Policy Excluded Coverage Even if Insured’s Voluntary Intoxication Affected His Intent, Court Rules

November 30, 2013 | Insurance Coverage

A federal district court in Georgia has ruled that a homeowner’s insurance policy excluded coverage for claims that the insured had assaulted his daughter-in-law even if the insured’s voluntary intoxication had affected his intent. 

The Case

A woman sued her father-in-law, alleging that, after they had left a bar, he was intoxicated, placed her in a headlock, hit her on the head, choked her, and shoved her out of his pick-up truck.  His homeowner’s insurance carrier sought a declaration that its policy did not cover the claims, and it moved for judgment on the pleadings.

The Court’s Decision

The court granted the insurer’s motion.

It first found that the alleged intentional malicious misconduct was not covered under the homeowner’s policy whether that alleged intentional misconduct gave rise to causes of action for intentional torts or negligent ones.

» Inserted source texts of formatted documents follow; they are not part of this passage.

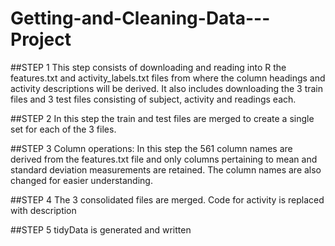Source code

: # Getting-and-Cleaning-Data---Project

##STEP 1
This step consists of downloading and reading into R the features.txt and activity_labels.txt files from where the column headings and activity descriptions will be derived.  It also includes downloading the 3 train files and 3 test files consisting of subject, activity and readings each.

##STEP 2
In this step the train and test files are merged to create a single set for each of the 3 files.

##STEP 3
Column operations: In this step the 561 column names are derived from the features.txt file and only columns pertaining to mean and standard deviation measurements are retained.  The column names are also changed for easier understanding.

##STEP 4
The 3 consolidated files are merged.  Code for activity is replaced with description

##STEP 5
tidyData is generated and written
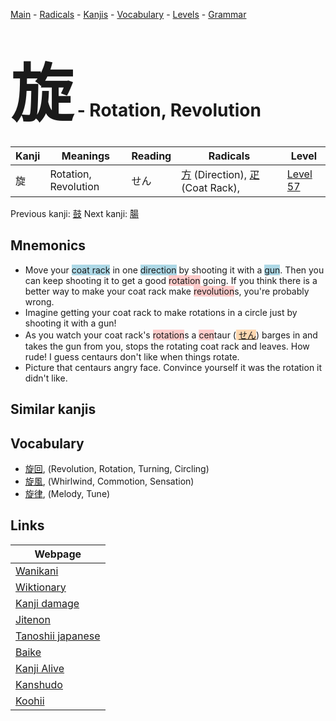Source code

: <style> bigfont {font-size: 100px}</style>
[Main](../index.md) -
[Radicals](../radicals.md) -
[Kanjis](../kanjis.md) -
[Vocabulary](../vocabulary.md) -
[Levels](../levels.md) -
[Grammar](../grammar.md)
# <bigfont> 旋</bigfont> - Rotation, Revolution 

| Kanji | Meanings | Reading | Radicals | Level |
| --- | --- | --- | --- | --- |
| 旋 | Rotation, Revolution | せん | [方](../radicals/方.md) (Direction), [疋](../radicals/疋.md) (Coat Rack),  | [Level 57](../levels/wk_level57.md) |

Previous kanji: [鼓](鼓.md) Next kanji: [腸](腸.md) 

## Mnemonics
 * Move your <span style="background-color:#ADD8E6"> coat rack</span> in one <span style="background-color:#ADD8E6"> direction</span> by shooting it with a <span style="background-color:#ADD8E6"> gun</span>. Then you can keep shooting it to get a good <span style="background-color:#ffcccb"> rotation</span> going. If you think there is a better way to make your coat rack make <span style="background-color:#ffcccb"> revolution</span>s, you're probably wrong. 
* Imagine getting your coat rack to make rotations in a circle just by shooting it with a gun!
* As you watch your coat rack's <span style="background-color:#ffcccb"> rotation</span>s a <span style="background-color:#ffcccb"> cen</span>taur (<span style="background-color:#fed8b1"> [せん](https://jisho.org/search/せん)</span>) barges in and takes the gun from you, stops the rotating coat rack and leaves. How rude! I guess centaurs don't like when things rotate.
* Picture that centaurs angry face. Convince yourself it was the rotation it didn't like.


## Similar kanjis
 


## Vocabulary
 * [旋回](../vocabulary/旋.md), (Revolution, Rotation, Turning, Circling)
* [旋風](../vocabulary/旋.md), (Whirlwind, Commotion, Sensation)
* [旋律](../vocabulary/旋.md), (Melody, Tune)



## Links 

| Webpage |
| --- |
| [Wanikani          ](https://www.wanikani.com/kanji/旋) |
| [Wiktionary        ](https://en.wiktionary.org/wiki/旋) |
| [Kanji damage      ](http://www.kanjidamage.com/kanji/search?utf8=✓&q=旋) |
| [Jitenon           ](https://jitenon.com/kanji/旋) |
| [Tanoshii japanese ](https://www.tanoshiijapanese.com/dictionary/kanji.cfm?k=旋) |
| [Baike             ](https://baike.baidu.com/item/旋) |
| [Kanji Alive       ](https://app.kanjialive.com/旋) |
| [Kanshudo          ](https://www.kanshudo.com/searchmn?q=旋) |
| [Koohii            ](https://kanji.koohii.com/study/kanji/旋) |
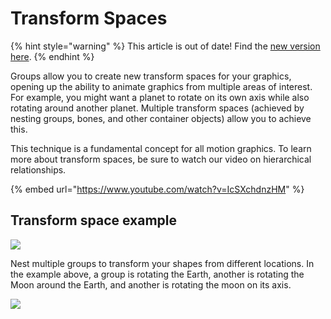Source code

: # Transform Spaces

{% hint style="warning" %}
This article is out of date! Find the [new version here](https://rive.app/community/doc/transform-spaces/docTXtRE0QWP).
{% endhint %}

Groups allow you to create new transform spaces for your graphics, opening up the ability to animate graphics from multiple areas of interest. For example, you might want a planet to rotate on its own axis while also rotating around another planet. Multiple transform spaces (achieved by nesting groups, bones, and other container objects) allow you to achieve this.

This technique is a fundamental concept for all motion graphics. To learn more about transform spaces, be sure to watch our video on hierarchical relationships.

{% embed url="https://www.youtube.com/watch?v=IcSXchdnzHM" %}

## Transform space example

![](../../../.gitbook/assets/group\_1.gif)

Nest multiple groups to transform your shapes from different locations. In the example above, a group is rotating the Earth, another is rotating the Moon around the Earth, and another is rotating the moon on its axis.&#x20;

![](../../../.gitbook/assets/group\_2.gif)

##
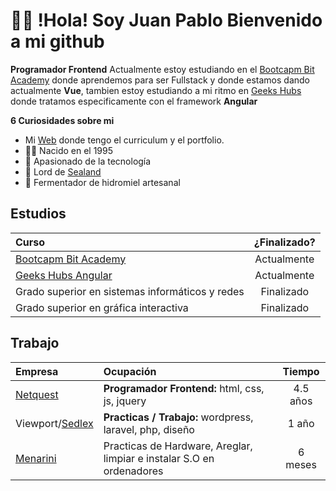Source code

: # 👋🏻 !Hola! Soy Juan Pablo Bienvenido a mi github
**Programador Frontend**
Actualmente estoy estudiando en el [Bootcapm Bit Academy](https://www.bit.es/full-stack/) donde aprendemos para ser Fullstack y donde estamos dando actualmente **Vue**, tambien estoy estudiando a mi ritmo en [Geeks Hubs](https://geekshubsacademy.com/producto/frontend-angular/) donde tratamos especificamente con el framework **Angular**

**6 Curiosidades sobre mi**
-   Mi [Web](https://curriculum.juanpabloromeropereira.es) donde tengo el curriculum y el portfolio.
-   👶🏻 Nacido en el 1995
-   🦾 Apasionado de la tecnología
-   📜 Lord de [Sealand](https://es.wikipedia.org/wiki/Principado_de_Sealand)
-   🍯 Fermentador de hidromiel artesanal

## Estudios
| Curso  | ¿Finalizado?  |
| :------------ |:---------------:|
| [Bootcapm Bit Academy](https://www.bit.es/full-stack/)| Actualmente |
| [Geeks Hubs Angular](https://geekshubsacademy.com/producto/frontend-angular/)| Actualmente |
| Grado superior en sistemas informáticos y redes     | Finalizado |
| Grado superior en gráfica interactiva | Finalizado |

## Trabajo
| Empresa  | Ocupación |Tiempo  |
| :------------ |:---------------|:-------------------:|
| [Netquest](https://www.netquest.com/es/encuestas-online-investigacion)| **Programador Frontend:** html, css, js, jquery|4.5 años|
| Viewport/[Sedlex](https://www.sedlexabogados.com)| **Practicas / Trabajo:** wordpress, laravel, php, diseño | 1 año|
| [Menarini](https://www.menarini.es) | Practicas de Hardware, Areglar, limpiar e instalar S.O en ordenadores |6 meses |
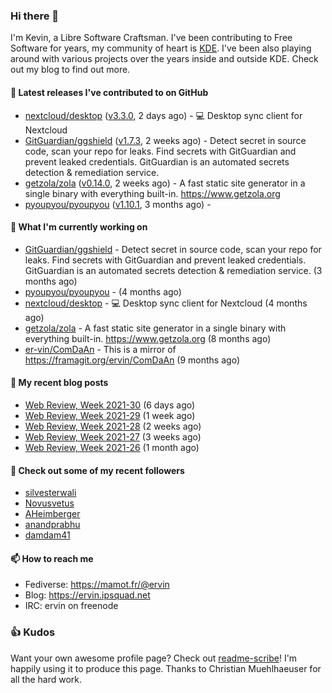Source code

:### Hi there 👋

I'm Kevin, a Libre Software Craftsman. I've been contributing to Free Software for years,
my community of heart is [KDE](https://kde.org). I've been also playing around with various
projects over the years inside and outside KDE. Check out my blog to find out more.

#### 🔭 Latest releases I've contributed to on GitHub

- [nextcloud/desktop](https://github.com/nextcloud/desktop) ([v3.3.0](https://github.com/nextcloud/desktop/releases/tag/v3.3.0), 2 days ago) - 💻 Desktop sync client for Nextcloud
- [GitGuardian/ggshield](https://github.com/GitGuardian/ggshield) ([v1.7.3](https://github.com/GitGuardian/ggshield/releases/tag/v1.7.3), 2 weeks ago) - Detect secret in source code, scan your repo for leaks. Find secrets with GitGuardian and prevent leaked credentials. GitGuardian is an automated secrets detection &amp; remediation service.
- [getzola/zola](https://github.com/getzola/zola) ([v0.14.0](https://github.com/getzola/zola/releases/tag/v0.14.0), 2 weeks ago) - A fast static site generator in a single binary with everything built-in. https://www.getzola.org
- [pyoupyou/pyoupyou](https://github.com/pyoupyou/pyoupyou) ([v1.10.1](https://github.com/pyoupyou/pyoupyou/releases/tag/v1.10.1), 3 months ago) - 

#### 🌱 What I'm currently working on

- [GitGuardian/ggshield](https://github.com/GitGuardian/ggshield) - Detect secret in source code, scan your repo for leaks. Find secrets with GitGuardian and prevent leaked credentials. GitGuardian is an automated secrets detection &amp; remediation service. (3 months ago)
- [pyoupyou/pyoupyou](https://github.com/pyoupyou/pyoupyou) -  (4 months ago)
- [nextcloud/desktop](https://github.com/nextcloud/desktop) - 💻 Desktop sync client for Nextcloud (4 months ago)
- [getzola/zola](https://github.com/getzola/zola) - A fast static site generator in a single binary with everything built-in. https://www.getzola.org (8 months ago)
- [er-vin/ComDaAn](https://github.com/er-vin/ComDaAn) - This is a mirror of https://framagit.org/ervin/ComDaAn (9 months ago)

#### 📜 My recent blog posts

- [Web Review, Week 2021-30](https://ervin.ipsquad.net/blog/2021/07/30/web-review-week-2021-30/) (6 days ago)
- [Web Review, Week 2021-29](https://ervin.ipsquad.net/blog/2021/07/23/web-review-week-2021-29/) (1 week ago)
- [Web Review, Week 2021-28](https://ervin.ipsquad.net/blog/2021/07/16/web-review-week-2021-28/) (2 weeks ago)
- [Web Review, Week 2021-27](https://ervin.ipsquad.net/blog/2021/07/09/web-review-week-2021-27/) (3 weeks ago)
- [Web Review, Week 2021-26](https://ervin.ipsquad.net/blog/2021/07/02/web-review-week-2021-26/) (1 month ago)

#### 👯 Check out some of my recent followers

- [silvesterwali](https://github.com/silvesterwali)
- [Novusvetus](https://github.com/Novusvetus)
- [AHeimberger](https://github.com/AHeimberger)
- [anandprabhu](https://github.com/anandprabhu)
- [damdam41](https://github.com/damdam41)

#### 📫 How to reach me

- Fediverse: https://mamot.fr/@ervin
- Blog: https://ervin.ipsquad.net
- IRC: ervin on freenode

### 👍 Kudos

Want your own awesome profile page? Check out [readme-scribe](https://github.com/muesli/readme-scribe)!
I'm happily using it to produce this page. Thanks to Christian Muehlhaeuser for all the hard work.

Then, the court ruled that even if the insured was negligent in creating the circumstances that allowed the alleged intentional torts to occur – that is, he negligently got drunk – his daughter-in-law’s causes of action “arose out of and were clearly caused by the intentional misconduct” that was not covered under the homeowner’s policy.

Simply put, the court concluded that the policy excluded coverage even if the insured’s voluntary intoxication affected his intent.

The case is Nationwide Property & Casualty Ins. Co. v. O’Neill, No. 3:13-cv-47 (CDL) (M.D.Ga. Nov. 8, 2013).